Obviously cash is liquid, so it gets valued at 100%. Accounts receivable should be largely collectible so no major discount is required. The temporary investments are mutual funds which were valued as of May 31, 2008. Its possible the mutual fund prices have slid a bit, so I will discount them to 80% of the balance sheet value. A discount value of 60% to inventory is applied since it is largely comprised of finished goods and work in progress. Under a liquidation scenario this inventory might get marked down significantly in order to sell.
Capital assets are much more difficult to value without intimate knowledge of the company and the industry. To deal with this, one can use conservative valuations for the assets to protect against placing too high a value on them. Besides the land and buildings, most of the assets are believed to be specialized for the manufacturing furniture business. It is doubtful that an abundance of new entrants are coming into the Canadian furniture industry and existing entrants may already have manufacturing overcapacity due to shrinking sales. For these reasons, I wouldn't expect to recoup much of the equipment and machinery costs. To be conservative I severely marked these assets down.
Operating leases can be thought of as debt since they are payments bound by a contract. Since Amisco is leasing commercial rental property, a lot of these costs could likely be transferable to another interested party. For this reason, I only considered 25% of the present value lease payment as applicable to Amisco as a liability.
The results of the liquidation value are tabulated below.
Since the current stock price is $1.64 per share and the calculated liquidation value is $3.30 per share, the market is offering the stock at a 50% discount to its current liquidation value!

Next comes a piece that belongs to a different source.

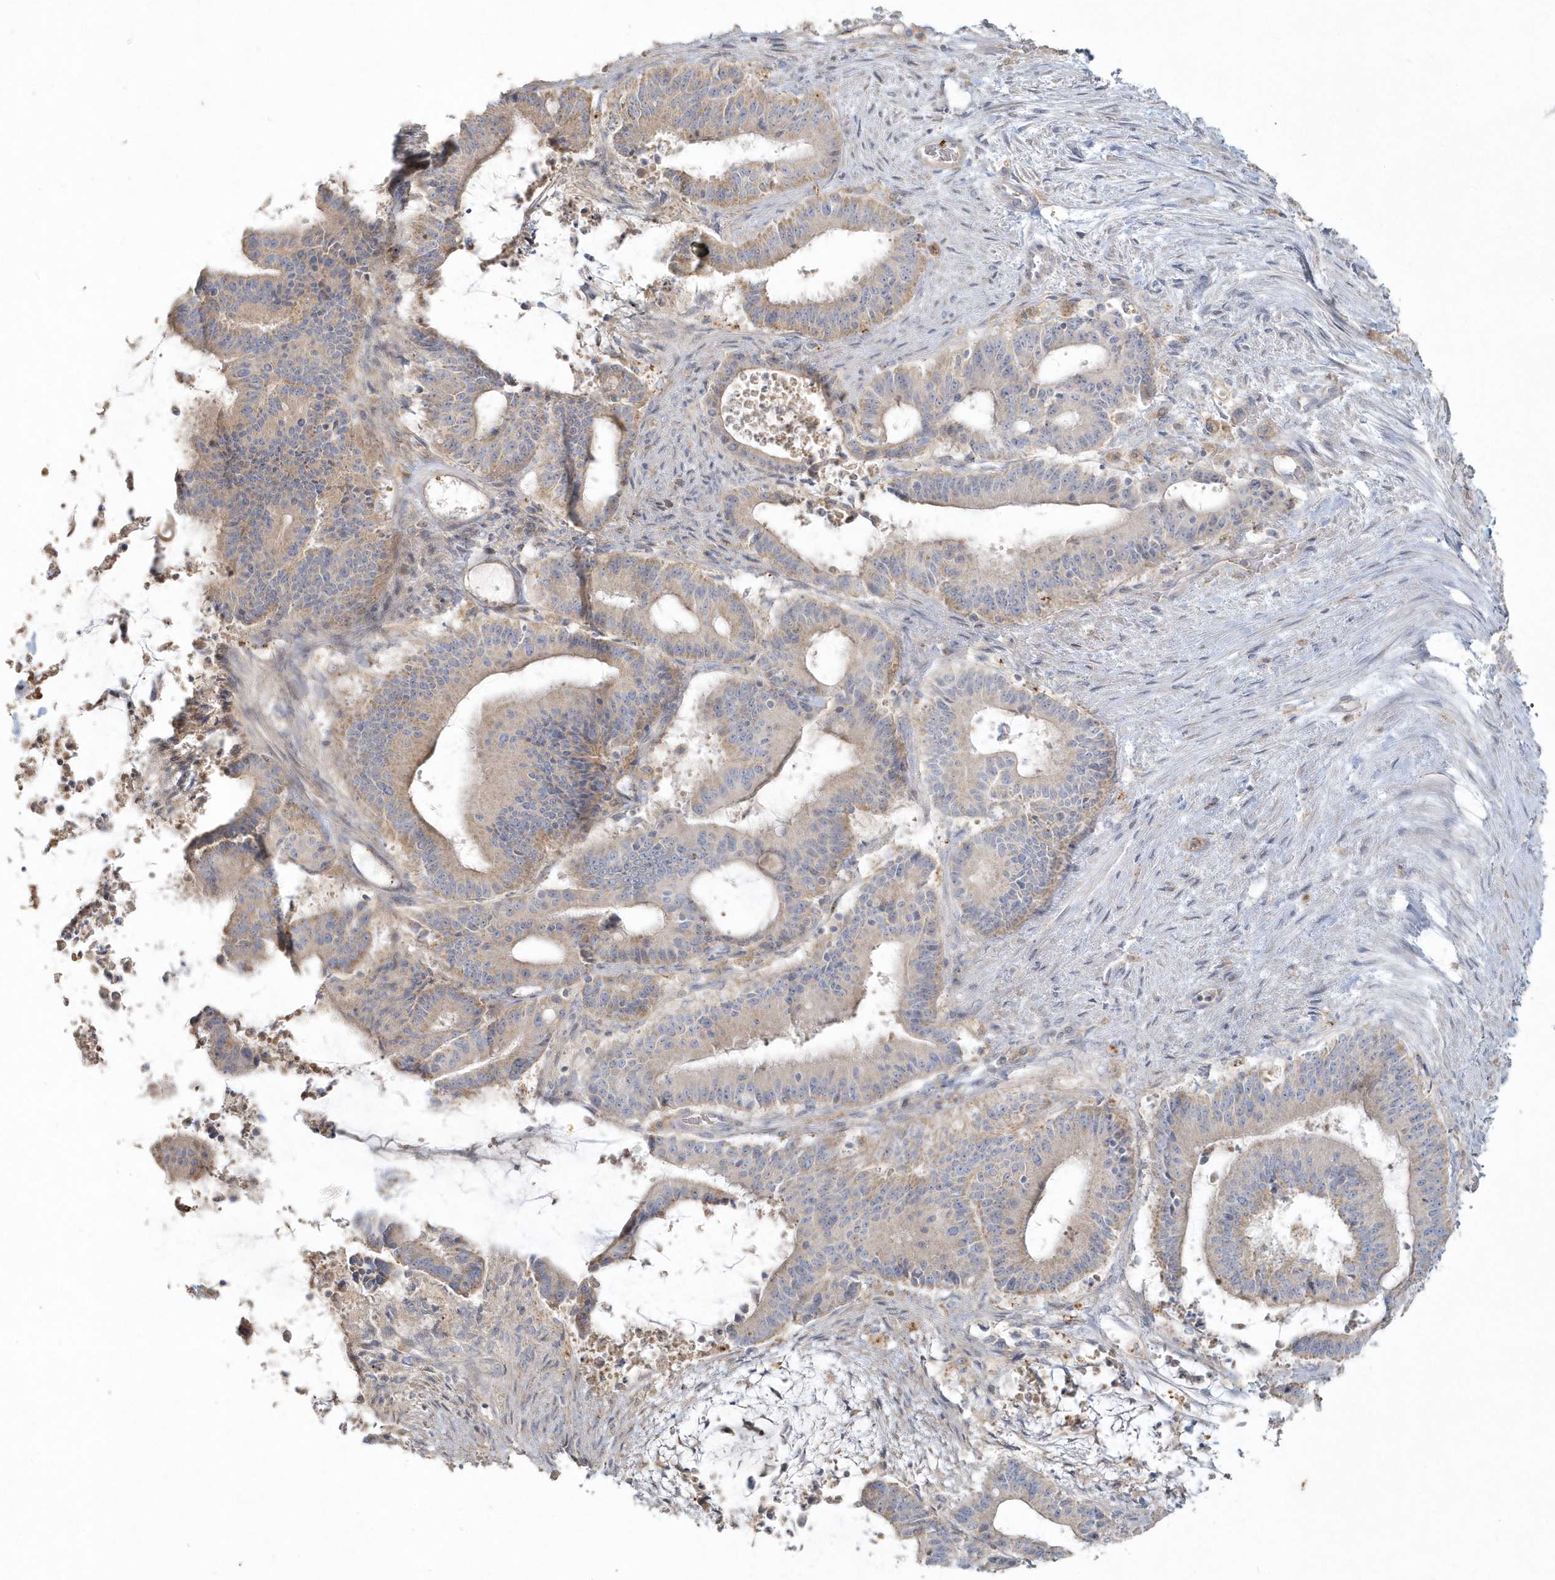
{"staining": {"intensity": "weak", "quantity": "<25%", "location": "cytoplasmic/membranous"}, "tissue": "liver cancer", "cell_type": "Tumor cells", "image_type": "cancer", "snomed": [{"axis": "morphology", "description": "Normal tissue, NOS"}, {"axis": "morphology", "description": "Cholangiocarcinoma"}, {"axis": "topography", "description": "Liver"}, {"axis": "topography", "description": "Peripheral nerve tissue"}], "caption": "DAB immunohistochemical staining of liver cholangiocarcinoma reveals no significant expression in tumor cells.", "gene": "BLTP3A", "patient": {"sex": "female", "age": 73}}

Even though we calculated a liquidation value for the stock, the company does not seem to be in immediate danger of insolvency. The company has no balance sheet debt and has a current ratio of 3.7 to 1. The company is still earning a small profit and are continuing to execute on the strategy of exploiting weaknesses of cheaper foreign manufacturers by improving on quick delivery times and offering customized furniture options.
To quote the superb value investor Francis Chou, "Good things can happen when you buy stocks at bargain prices". I'll leave it to the reader to decide if Amisco is priced as a bargain.